LOWELL -- Much of her life, Geraldine Williams was an invisible servant to others, wiping clean their dirt, scrubbing their floors, emptying their trash.
She cleaned the houses of those who can afford to have others take care of their domestic chores. For 15 years, she cleaned three office and academic buildings on the campus of University of Massachusetts at Lowell.
Co-workers said Williams left surfaces spotless. Friends and neighbors say she brought the same energy to helping others, from senior citizens she ferried to and from doctor appointments to a neighbor whose vacant lot she helped mow.
After Williams retired from her janitor's job a couple of years ago, she didn't stop cleaning private houses, earning extra money to pad her pension. Friends described Williams, who took home a check yesterday for more than $117 million, as a vigorous worker who seems younger than her 67 years.
This week, luck and infinitesimal odds conspired to turn the former custodian into a millionaire many times over. And the woman who spent decades doing often-overlooked work took center stage as she accepted the largest lottery jackpot in state history.
Though Williams never had much money, friends say she was always generous with what she had. Mary Rourke, an 85-year-old Lowell woman whom Williams visits regularly to offer rides to doctor appointments and to run errands, recalled how Williams would show up with something she thought Rourke needed. Recently, Williams brought a new bedspread.
Rourke, who uses a wheelchair, lives in a housing complex for the elderly in Lowell. She has known Williams for more than 25 years.
"She is the best friend I have," Rourke said. "I don't know what I would do without her. She does the things for me my home-health aides can't."

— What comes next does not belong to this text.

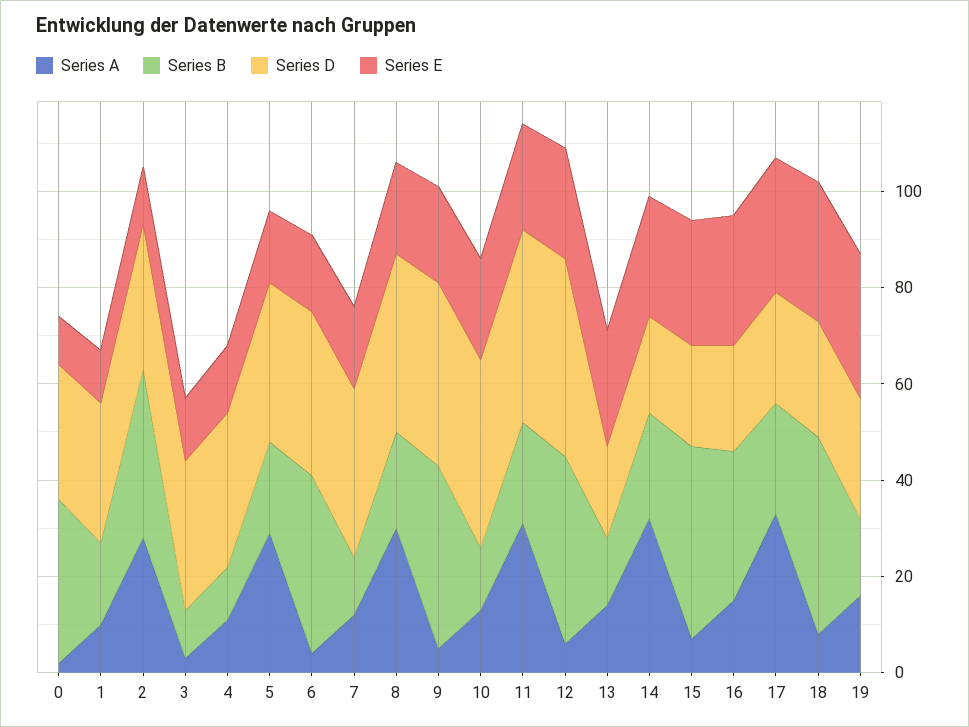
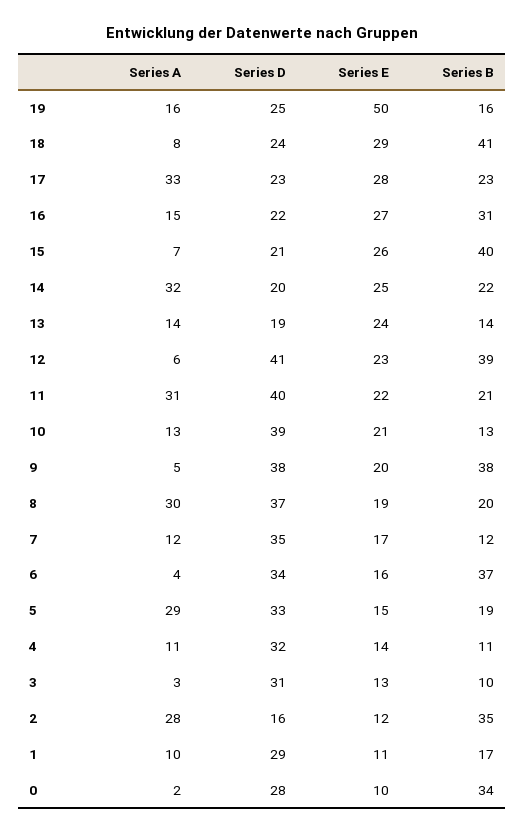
Series D, 2: 30 -> 16
Series E, 19: 30 -> 50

When Williams arrived at Rourke's house July 2, she announced that she had just bought a Mega Millions ticket. She took her older friend out for dinner and wouldn't let her pay. Just hours later, at 6 a.m. Saturday, Williams learned she was a multimillionaire.
Paula Peacock, who lives across the street from the two-family house in Lowell where she said Williams moved in with her companion, Tom Scanlon, a decade ago, said her neighbor rises each morning at 5:30. Williams shares lawn-mowing chores for the vacant lot next to her house, even though she doesn't own the property, Peacock said, just to help keep the neighborhood tidy.
Williams's check yesterday might have been her biggest winning, but it wasn't her first, Peacock said.
"The funny thing is she went to Foxwoods two weeks ago and came home with $1,000 and acted like she won a million," Peacock said.
When Williams cleaned houses, she was cheered by a wealthy client who observed: "You should never put anyone beneath anyone else," said her lawyer, Steven C. Panagiotakos, a state senator from Lowell.
"She always found that was a nice comfort," he said. "She's on the other side now."